ALBO’S POST-HOLIDAY RESHUFFLE
Prime Minister Anthony Albanese is back from his Queensland holiday today and could be straight into sorting a cabinet reshuffle with The Sydney Morning Herald reporting senior ministers Linda Burney and Brendan O’Connor could quit the government in the next few days.
The minister for Indigenous Australians and the minister for skills and training are widely expected to announce their retirement from politics at the next election, and if they move to the backbench immediately it would leave two vacancies for Labor’s Left faction to fill, the paper says.
The Australian says Burney’s replacement is tipped to be NT Senator Malarndirri McCarthy and that it is likely former ACTU boss Ged Kearney will replace O’Connor. The broadsheet also says the reshuffle would present an opportunity to move under-pressure Immigration Minister Andrew Giles out of the portfolio but most likely in a sideways move, rather than an official demotion.
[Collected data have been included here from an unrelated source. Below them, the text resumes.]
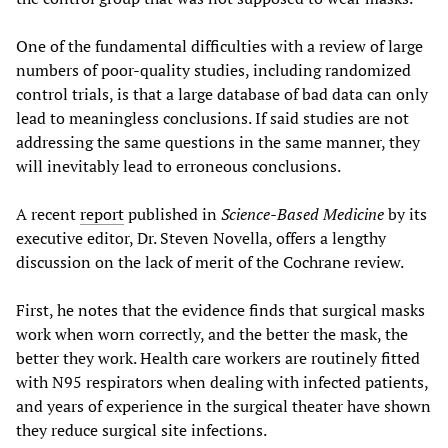
One of the fundamental difficulties with a review of large
numbers of poor-quality studies, including randomized
control trials, is that a large database of bad data can only
lead to meaningless conclusions. If said studies are not
addressing the same questions in the same manner, they
will inevitably lead to erroneous conclusions.
A recent
report
published in
Science-Based Medicine
by its
executive editor, Dr. Steven Novella, offers a lengthy
discussion on the lack of merit of the Cochrane review.
First, he notes that the evidence finds that surgical masks
work when worn correctly, and the better the mask, the
better they work. Health care workers are routinely fitted
with N95 respirators when dealing with infected patients,
and years of experience in the surgical theater have shown
they reduce surgical site infections.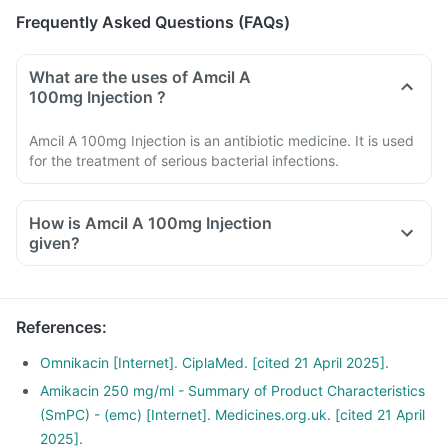
Frequently Asked Questions (FAQs)
What are the uses of Amcil A
100mg Injection ?
Amcil A 100mg Injection is an antibiotic medicine. It is used
for the treatment of serious bacterial infections.
How is Amcil A 100mg Injection
given?
References
:
Omnikacin [Internet]. CiplaMed. [cited 21 April 2025].
Amikacin 250 mg/ml - Summary of Product Characteristics
(SmPC) - (emc) [Internet]. Medicines.org.uk. [cited 21 April
2025].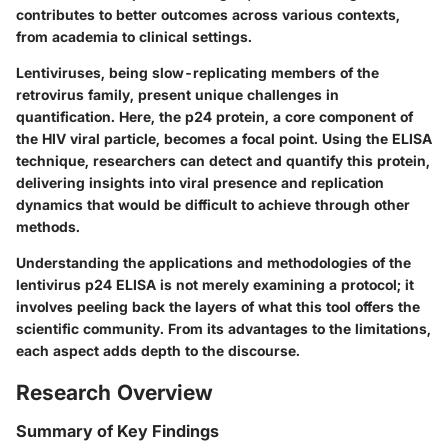
contributes to better outcomes across various contexts,
from academia to clinical settings.
Lentiviruses, being slow-replicating members of the
retrovirus family, present unique challenges in
quantification. Here, the p24 protein, a core component of
the HIV viral particle, becomes a focal point. Using the ELISA
technique, researchers can detect and quantify this protein,
delivering insights into viral presence and replication
dynamics that would be difficult to achieve through other
methods.
Understanding the applications and methodologies of the
lentivirus p24 ELISA is not merely examining a protocol; it
involves peeling back the layers of what this tool offers the
scientific community. From its advantages to the limitations,
each aspect adds depth to the discourse.
Research Overview
Summary of Key Findings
According to The Age, Opposition Leader Peter Dutton was (unsurprisingly) keen to keep the focus on the embattled Giles: “What on earth are you doing when you can’t sack a minister like Andrew Giles? So instead of a parachute to a soft landing for Andrew Giles, into another portfolio where hopefully he can display some competence, the prime minister’s test on this reshuffle is whether he sacks Andrew Giles,” he said.
As he mulls his reshuffle, the prime minister will be acutely aware that the June inflation figures are set to be released next week with a Reserve Bank meeting following next month. Deloitte has said an interest rate increase by the central bank at this time would erase the benefit of real wage rises and the government’s tax cuts, The Australian reports.
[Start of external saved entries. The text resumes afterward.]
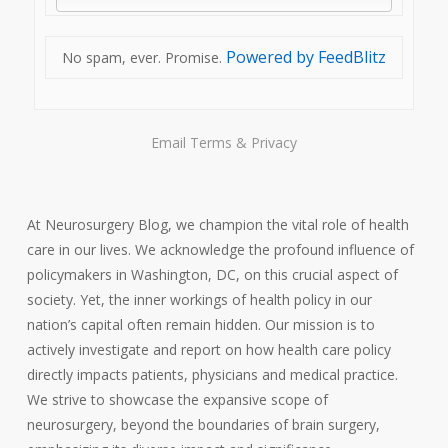
Powered by FeedBlitz
No spam, ever. Promise.
Email
Terms
&
Privacy
At Neurosurgery Blog, we champion the vital role of health
care in our lives. We acknowledge the profound influence of
policymakers in Washington, DC, on this crucial aspect of
society. Yet, the inner workings of health policy in our
nation’s capital often remain hidden. Our mission is to
actively investigate and report on how health care policy
directly impacts patients, physicians and medical practice.
We strive to showcase the expansive scope of
neurosurgery, beyond the boundaries of brain surgery,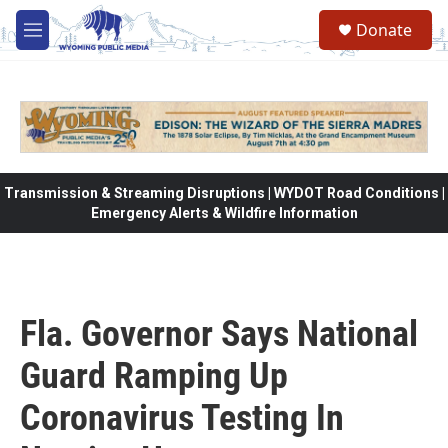
Skip to main content
Donate
M
e
n
u
Transmission & Streaming Disruptions | WYDOT Road Conditions |
Emergency Alerts & Wildfire Information
Fla. Governor Says National
Guard Ramping Up
Coronavirus Testing In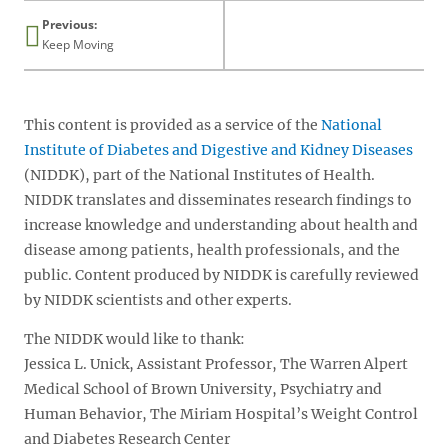
Previous:
Keep Moving
This content is provided as a service of the
National
Institute of Diabetes and Digestive and Kidney Diseases
(NIDDK), part of the National Institutes of Health.
NIDDK translates and disseminates research findings to
increase knowledge and understanding about health and
disease among patients, health professionals, and the
public. Content produced by NIDDK is carefully reviewed
by NIDDK scientists and other experts.
The NIDDK would like to thank:
Jessica L. Unick, Assistant Professor, The Warren Alpert
Medical School of Brown University, Psychiatry and
Human Behavior, The Miriam Hospital’s Weight Control
and Diabetes Research Center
Like all of us, Albanese clearly couldn’t stay off social media while on holiday and last night was posting on X to congratulate Jess Fox and Eddie Ockenden on being named Australia’s flag bearers at the Paris Olympics, as the games officially got underway on Wednesday.
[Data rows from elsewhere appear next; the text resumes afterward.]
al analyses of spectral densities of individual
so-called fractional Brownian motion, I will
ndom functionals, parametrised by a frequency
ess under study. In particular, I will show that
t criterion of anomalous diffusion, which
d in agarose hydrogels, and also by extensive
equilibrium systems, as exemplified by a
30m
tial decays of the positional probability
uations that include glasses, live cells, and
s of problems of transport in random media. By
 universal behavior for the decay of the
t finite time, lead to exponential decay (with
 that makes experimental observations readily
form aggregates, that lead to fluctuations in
The men’s Rugby Sevens side kicked off Australia’s Olympics with two wins against Samoa and Kenya. Next up is Argentina — though if they lose they could face either hosts France or Fiji in the quarter-finals.
In the first soccer match of the Olympics, Morocco’s match against Argentina was suspended for almost two hours due to crowd trouble after Argentina appeared to have scored a dramatic equaliser 16 minutes into injury time. The BBC says while the match was halted it was revealed VAR had actually ruled out the goal, leaving the sides to play out the end of the match in an empty stadium as Morocco tied up the win.
NETANYAHU PROTESTS
Thousands of people have gathered outside the US Capitol building in Washington to protest against Israeli Prime Minister Benjamin Netanyahu’s address to Congress, The New York Times reports. Police said demonstrators had been arrested inside the building as protesters called for an immediate ceasefire in Gaza.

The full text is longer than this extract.